Canon HF S100 Updates S95

Canon HF S100

Canon HF S100 has 1080 24 fps love for video shooters - by Canon

The wildly successful Canon S95 will get an upgrade with the addition of the Canon S100.  It seems as though Canon listened to their video shooters who asked for full frame, 24p video in a camera that was easier to carry around than a full frame DSLR.Canon made a real effort to consider both pro still shooters and video pros using their larger cameras when they designed the S95 and S100.  There are many times you’d like to carry a camera, but just don’t want to haul the full size DSLR.Upgrades include a new f/2.0 5x zoom lens with a rated zoom range of 24mm on the wide end to 120mm on the zoom with optical image stabilization.  Backing that up is a 12.1-megapixel 1/1.7 in BSI-CMOS chip linked to the newer Digic 5 image processor.  The BSI-CMOS should improve low-light performance and deliver better noise reduction in conjunction with the new processor.

The combination of imaging components delivers a max resolution of 4000 x 3000 still photos, fairly respectable for a camera that fits in your pocket.
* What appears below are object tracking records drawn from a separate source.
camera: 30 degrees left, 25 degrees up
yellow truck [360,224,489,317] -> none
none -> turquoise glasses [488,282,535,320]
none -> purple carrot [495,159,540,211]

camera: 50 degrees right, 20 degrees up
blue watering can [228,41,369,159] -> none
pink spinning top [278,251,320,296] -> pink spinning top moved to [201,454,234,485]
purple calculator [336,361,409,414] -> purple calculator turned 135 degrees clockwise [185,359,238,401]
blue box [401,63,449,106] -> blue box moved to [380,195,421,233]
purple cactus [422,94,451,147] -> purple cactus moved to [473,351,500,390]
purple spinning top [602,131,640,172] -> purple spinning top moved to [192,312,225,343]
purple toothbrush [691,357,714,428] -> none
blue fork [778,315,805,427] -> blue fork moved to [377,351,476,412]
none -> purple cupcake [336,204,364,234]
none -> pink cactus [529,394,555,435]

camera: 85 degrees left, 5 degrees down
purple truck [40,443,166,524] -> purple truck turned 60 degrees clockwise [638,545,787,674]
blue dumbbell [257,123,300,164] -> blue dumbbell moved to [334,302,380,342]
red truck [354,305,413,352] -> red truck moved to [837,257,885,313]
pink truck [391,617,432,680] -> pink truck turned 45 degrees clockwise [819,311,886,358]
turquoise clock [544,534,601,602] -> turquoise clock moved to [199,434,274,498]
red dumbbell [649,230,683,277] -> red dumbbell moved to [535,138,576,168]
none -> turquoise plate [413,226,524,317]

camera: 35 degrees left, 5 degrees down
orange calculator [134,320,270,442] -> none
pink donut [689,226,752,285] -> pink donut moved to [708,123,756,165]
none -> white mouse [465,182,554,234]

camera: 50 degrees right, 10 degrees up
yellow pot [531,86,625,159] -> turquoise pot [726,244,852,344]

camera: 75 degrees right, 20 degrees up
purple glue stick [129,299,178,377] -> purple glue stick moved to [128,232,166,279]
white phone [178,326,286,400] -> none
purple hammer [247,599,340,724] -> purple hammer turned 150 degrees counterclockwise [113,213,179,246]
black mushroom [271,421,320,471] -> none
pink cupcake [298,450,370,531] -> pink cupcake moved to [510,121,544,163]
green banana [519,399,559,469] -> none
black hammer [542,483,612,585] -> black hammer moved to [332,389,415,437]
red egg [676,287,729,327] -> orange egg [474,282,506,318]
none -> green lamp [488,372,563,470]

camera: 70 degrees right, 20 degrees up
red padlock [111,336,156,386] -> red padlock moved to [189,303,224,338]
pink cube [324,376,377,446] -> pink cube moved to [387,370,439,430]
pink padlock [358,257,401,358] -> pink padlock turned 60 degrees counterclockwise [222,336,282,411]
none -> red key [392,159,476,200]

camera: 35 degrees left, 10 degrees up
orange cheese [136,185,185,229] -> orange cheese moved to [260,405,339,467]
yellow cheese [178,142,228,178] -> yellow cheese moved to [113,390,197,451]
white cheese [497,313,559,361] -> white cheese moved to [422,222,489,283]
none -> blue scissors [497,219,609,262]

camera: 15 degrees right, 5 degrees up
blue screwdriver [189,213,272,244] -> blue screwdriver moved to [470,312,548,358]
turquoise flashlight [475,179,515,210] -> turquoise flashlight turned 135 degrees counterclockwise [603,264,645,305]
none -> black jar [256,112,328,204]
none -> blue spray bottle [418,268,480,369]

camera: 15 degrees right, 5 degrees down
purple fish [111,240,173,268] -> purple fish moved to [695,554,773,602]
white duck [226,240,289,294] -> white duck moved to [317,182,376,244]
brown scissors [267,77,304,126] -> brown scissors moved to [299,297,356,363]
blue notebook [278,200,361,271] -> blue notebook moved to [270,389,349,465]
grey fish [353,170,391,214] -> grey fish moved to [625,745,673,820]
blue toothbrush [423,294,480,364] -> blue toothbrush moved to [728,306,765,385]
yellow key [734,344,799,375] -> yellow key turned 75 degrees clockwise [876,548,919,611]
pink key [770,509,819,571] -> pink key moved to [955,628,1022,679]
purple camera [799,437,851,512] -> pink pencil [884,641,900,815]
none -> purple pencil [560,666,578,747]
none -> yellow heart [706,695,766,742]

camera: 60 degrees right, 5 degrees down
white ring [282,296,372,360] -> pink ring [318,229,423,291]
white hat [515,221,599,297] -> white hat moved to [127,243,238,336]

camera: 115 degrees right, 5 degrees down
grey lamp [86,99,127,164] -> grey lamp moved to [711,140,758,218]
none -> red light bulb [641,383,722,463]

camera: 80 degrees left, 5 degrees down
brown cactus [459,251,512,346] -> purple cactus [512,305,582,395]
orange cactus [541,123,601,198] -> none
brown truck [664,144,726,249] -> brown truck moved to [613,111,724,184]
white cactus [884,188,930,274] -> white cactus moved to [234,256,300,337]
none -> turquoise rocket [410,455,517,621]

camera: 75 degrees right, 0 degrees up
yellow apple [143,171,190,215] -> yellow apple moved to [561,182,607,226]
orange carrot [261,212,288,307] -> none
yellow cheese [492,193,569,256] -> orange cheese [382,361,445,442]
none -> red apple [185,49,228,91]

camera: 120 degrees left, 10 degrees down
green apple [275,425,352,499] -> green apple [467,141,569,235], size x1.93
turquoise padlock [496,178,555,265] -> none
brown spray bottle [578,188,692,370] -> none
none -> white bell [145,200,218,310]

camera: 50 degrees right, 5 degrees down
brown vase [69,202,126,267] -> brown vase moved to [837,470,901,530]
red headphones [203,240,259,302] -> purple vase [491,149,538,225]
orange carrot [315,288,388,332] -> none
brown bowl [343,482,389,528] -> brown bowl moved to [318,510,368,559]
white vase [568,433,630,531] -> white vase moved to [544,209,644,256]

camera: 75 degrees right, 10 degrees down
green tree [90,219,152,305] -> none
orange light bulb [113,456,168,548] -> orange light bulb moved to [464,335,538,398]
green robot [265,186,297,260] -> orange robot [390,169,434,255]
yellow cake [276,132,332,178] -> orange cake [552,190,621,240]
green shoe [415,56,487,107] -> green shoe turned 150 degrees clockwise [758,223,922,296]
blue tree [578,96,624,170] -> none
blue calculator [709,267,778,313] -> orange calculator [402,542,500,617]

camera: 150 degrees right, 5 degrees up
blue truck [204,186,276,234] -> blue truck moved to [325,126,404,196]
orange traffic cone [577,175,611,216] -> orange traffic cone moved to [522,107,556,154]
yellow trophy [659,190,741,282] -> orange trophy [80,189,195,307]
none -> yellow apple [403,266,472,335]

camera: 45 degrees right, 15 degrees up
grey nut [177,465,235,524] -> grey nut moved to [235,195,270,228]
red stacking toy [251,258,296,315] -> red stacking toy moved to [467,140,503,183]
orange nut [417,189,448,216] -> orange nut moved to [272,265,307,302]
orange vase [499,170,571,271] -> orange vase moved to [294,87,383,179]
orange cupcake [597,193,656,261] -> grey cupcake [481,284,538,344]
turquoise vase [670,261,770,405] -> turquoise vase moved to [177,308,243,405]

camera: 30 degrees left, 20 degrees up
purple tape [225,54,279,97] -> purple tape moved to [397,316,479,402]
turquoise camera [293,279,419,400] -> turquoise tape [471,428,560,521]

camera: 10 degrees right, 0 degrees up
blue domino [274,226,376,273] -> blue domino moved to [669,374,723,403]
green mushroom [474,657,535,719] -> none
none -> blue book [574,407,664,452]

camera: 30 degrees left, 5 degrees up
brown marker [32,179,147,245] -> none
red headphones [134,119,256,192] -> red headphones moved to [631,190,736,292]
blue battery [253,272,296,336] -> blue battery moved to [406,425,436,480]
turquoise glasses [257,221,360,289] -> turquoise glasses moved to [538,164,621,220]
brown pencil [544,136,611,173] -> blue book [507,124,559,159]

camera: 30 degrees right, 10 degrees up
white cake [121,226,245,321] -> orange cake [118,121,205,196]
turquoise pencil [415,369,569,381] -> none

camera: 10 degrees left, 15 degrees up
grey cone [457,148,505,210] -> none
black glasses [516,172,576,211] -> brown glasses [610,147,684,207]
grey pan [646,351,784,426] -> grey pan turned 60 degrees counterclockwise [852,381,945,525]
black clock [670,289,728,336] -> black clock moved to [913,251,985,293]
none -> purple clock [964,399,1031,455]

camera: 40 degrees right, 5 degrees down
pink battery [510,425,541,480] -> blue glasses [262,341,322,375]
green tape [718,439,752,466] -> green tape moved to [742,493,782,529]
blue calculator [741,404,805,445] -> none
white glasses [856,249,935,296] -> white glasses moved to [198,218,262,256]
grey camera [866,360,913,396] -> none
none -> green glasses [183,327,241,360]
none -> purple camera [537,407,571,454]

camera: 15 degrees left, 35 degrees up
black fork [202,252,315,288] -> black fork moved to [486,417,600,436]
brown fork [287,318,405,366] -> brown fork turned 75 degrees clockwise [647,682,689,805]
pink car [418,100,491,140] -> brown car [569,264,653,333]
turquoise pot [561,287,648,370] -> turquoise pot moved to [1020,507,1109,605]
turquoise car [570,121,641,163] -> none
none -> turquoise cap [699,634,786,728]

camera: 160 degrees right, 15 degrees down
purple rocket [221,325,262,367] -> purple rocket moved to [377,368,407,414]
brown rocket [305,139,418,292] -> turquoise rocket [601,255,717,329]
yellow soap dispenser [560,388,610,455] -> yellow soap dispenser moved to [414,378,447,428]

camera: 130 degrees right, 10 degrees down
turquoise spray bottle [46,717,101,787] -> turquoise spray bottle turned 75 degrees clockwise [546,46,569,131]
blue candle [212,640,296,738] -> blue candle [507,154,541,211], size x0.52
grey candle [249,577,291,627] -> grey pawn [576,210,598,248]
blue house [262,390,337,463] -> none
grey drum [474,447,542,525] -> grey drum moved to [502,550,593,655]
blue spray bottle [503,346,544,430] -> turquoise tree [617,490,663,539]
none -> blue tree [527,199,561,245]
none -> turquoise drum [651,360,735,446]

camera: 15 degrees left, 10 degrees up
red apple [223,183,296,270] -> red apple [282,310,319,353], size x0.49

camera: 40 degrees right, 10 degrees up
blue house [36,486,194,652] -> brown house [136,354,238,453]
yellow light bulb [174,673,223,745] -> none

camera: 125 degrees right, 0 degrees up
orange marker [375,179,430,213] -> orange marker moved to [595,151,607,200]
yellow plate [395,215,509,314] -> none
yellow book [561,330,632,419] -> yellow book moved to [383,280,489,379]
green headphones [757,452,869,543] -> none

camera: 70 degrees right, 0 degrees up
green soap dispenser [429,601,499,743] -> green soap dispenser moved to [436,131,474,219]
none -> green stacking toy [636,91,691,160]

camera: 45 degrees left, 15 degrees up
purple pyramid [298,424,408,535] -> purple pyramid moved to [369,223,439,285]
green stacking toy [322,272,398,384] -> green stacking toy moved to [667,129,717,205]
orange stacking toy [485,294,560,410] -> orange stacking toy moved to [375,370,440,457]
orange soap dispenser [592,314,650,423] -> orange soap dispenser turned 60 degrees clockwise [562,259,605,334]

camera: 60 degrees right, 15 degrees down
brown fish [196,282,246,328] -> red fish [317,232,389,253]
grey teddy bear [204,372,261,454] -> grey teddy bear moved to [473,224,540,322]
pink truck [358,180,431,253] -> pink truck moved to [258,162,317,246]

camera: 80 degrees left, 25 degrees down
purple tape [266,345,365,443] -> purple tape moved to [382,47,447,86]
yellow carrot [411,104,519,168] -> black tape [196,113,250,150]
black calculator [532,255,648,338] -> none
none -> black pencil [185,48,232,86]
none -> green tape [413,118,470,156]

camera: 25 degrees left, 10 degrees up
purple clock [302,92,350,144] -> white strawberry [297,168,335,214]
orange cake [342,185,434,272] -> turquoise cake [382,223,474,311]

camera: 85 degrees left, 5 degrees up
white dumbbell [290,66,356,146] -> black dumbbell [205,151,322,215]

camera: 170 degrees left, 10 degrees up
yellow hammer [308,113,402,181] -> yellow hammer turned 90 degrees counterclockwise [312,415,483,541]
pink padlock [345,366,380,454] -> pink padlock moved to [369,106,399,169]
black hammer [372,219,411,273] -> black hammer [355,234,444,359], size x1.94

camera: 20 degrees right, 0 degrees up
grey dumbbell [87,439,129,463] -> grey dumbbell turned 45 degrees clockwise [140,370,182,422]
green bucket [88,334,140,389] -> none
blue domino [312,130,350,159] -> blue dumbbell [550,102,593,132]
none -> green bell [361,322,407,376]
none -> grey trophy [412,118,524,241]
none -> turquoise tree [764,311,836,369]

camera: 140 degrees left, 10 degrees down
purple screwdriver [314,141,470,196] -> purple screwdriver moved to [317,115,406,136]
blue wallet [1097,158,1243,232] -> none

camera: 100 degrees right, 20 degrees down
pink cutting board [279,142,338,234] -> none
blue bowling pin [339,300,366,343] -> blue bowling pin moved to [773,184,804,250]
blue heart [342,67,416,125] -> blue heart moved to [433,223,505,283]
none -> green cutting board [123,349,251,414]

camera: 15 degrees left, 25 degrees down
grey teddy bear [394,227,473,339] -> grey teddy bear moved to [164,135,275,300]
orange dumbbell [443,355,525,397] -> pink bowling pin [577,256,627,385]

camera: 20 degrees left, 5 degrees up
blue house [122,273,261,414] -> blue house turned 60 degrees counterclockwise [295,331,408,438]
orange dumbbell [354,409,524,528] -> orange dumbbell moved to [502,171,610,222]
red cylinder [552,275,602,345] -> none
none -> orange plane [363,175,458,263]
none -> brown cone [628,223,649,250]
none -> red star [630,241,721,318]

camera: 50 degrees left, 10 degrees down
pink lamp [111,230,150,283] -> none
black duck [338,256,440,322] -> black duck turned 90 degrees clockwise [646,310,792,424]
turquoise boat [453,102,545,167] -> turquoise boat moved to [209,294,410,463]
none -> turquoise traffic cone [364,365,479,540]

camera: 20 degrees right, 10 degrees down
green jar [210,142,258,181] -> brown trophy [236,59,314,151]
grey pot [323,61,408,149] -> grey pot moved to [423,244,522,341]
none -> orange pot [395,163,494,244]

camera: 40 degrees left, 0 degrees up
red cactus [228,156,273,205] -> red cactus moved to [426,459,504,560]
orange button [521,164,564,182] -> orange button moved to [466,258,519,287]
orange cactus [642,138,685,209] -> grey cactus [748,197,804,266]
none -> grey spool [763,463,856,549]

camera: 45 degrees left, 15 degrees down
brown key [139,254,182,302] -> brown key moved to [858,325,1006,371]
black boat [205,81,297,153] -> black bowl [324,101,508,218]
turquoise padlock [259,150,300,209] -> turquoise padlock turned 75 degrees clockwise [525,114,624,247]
The S100 has a rated ISO of 80 to 6400 and has a pop-up flash for times when natural light just won’t cut it.  The imaging system has several built-in auto-focus functions, including contrast detect, tracking, and face detection.

Experienced shooters will appreciate being able to store images in either RAW or JPEG format and a full range of manual controls.  One feature that really helps in changing the camera functions is the lens control ring, which allows a user to keep both hands in a shooting position when changing camera menu options.

Users of Canon DSLR cameras for video will appreciate being able to shoot full 1080 video at 24 fps.  Reviewers labeling 30 fps as “better” don’t shoot a lot of video.  As we covered previously, you can’t mix 30 fps and 24 fps in the same time line.  You can try to match the frame rates with software like Twixtor, but it never blends quite right.  You either have to do the whole project in 30 fps or 24.

Those using their DSLRs primarily for video shoot almost exclusively 24p, so the lack of pocket cam with 24 fps support was wildly annoying.  The S95 was a relief, but was limited to 720 HD.  Finally, in the S100 video pros had their pocket cam with a matching resolution and frame rate.  Now they could whip out their pocket cam, grab a few seconds of video with confidence they would be able to fold it into their video editing work flow later.

Here is a sample of the full HD video from the S100.

At a price sub-$450 price point it looks like Canon has a worthy successor to the popular S100.